■ ATTIVITÀ:
1: Riassumi in due frasi il testo sulla pasticceria Scalvini di Noli.
2: Porta avanti il testo sulla pasticceria Scalvini di Noli, cominciando subito dopo la sua ultima frase.

■ TESTO FORNITO:
Si dice tradizione, si scrive pasticceria “Scalvini” da Noli. Da 126 anni i proprietari di questa storico negozio preparano il “pane del pescatore” e gli amaretti seguendo la ricetta originale, che viene passata di mano in mano da padre in figlio.
La pasticceria nasce nel quartiere genovese di Pontedecimo, ma agli inizi degli anni ’80 i titolari decidono di trasferire il laboratorio e l’attività a Noli, in una sorta di trait d’union che da secoli collega le due Repubbliche Marinare. Qui oggi Ilaria Peluffo porta avanti con passione l’attività fondata dai suoi antenati, sfornando tutti i giorni focacce, pasticcini e torte, seguendo le loro antiche ricette.

■ RIGHE FORNITE:
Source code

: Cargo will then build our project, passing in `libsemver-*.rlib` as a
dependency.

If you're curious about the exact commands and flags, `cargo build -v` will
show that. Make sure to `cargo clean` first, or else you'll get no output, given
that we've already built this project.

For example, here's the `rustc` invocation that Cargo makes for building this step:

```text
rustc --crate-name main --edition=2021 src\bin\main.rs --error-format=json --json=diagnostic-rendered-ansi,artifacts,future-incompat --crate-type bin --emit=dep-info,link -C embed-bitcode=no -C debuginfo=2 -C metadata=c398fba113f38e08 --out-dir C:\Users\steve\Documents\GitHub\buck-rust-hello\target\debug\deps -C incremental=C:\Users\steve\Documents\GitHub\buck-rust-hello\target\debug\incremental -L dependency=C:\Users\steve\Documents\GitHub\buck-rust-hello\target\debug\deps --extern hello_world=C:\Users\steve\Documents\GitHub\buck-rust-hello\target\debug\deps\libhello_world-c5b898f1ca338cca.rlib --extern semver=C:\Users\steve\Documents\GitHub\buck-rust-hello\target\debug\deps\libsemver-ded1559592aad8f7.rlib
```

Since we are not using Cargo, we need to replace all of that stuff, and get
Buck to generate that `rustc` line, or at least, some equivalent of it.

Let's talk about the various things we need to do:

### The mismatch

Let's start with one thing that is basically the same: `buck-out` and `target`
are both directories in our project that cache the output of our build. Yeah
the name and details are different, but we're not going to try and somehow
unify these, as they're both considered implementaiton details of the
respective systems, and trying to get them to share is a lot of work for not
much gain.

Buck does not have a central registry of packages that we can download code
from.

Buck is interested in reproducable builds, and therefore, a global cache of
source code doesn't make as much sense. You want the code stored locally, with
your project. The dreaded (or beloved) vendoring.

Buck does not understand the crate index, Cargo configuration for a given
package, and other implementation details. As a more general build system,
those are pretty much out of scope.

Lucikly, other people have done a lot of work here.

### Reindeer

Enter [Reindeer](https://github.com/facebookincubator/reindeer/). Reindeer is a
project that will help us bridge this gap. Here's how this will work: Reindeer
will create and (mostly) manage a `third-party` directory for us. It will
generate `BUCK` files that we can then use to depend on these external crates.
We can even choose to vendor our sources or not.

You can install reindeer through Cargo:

■ SOLUZIONI:
1: Da 126 anni la pasticceria Scalvini prepara il pane del pescatore e gli amaretti con la ricetta originale, passata da padre in figlio. Nata nel quartiere genovese di Pontedecimo, all'inizio degli anni '80 si è trasferita a Noli, dove oggi Ilaria Peluffo sforna ogni giorno focacce, pasticcini e torte seguendo le antiche ricette dei suoi antenati.

2:
Sul banco del negozio non possono mai mancare gli amaretti e il “pane del pescatore”, dolci più genovesi, ai quali si affiancano i ponentini “gobeletti”, baci e “saraceni”, una sorta di cuneese al rhum rivisitato, così chiamato in omaggio alla storia del territorio.
“Il pane del pescatore”, racconta Ilaria, “è un dolce ricco di storia, così chiamato perché veniva preparato dalle mogli per i mariti che andavano in mare. Fatto con ingredienti semplici, era però molto nutriente, adatto quindi ai pescatori”.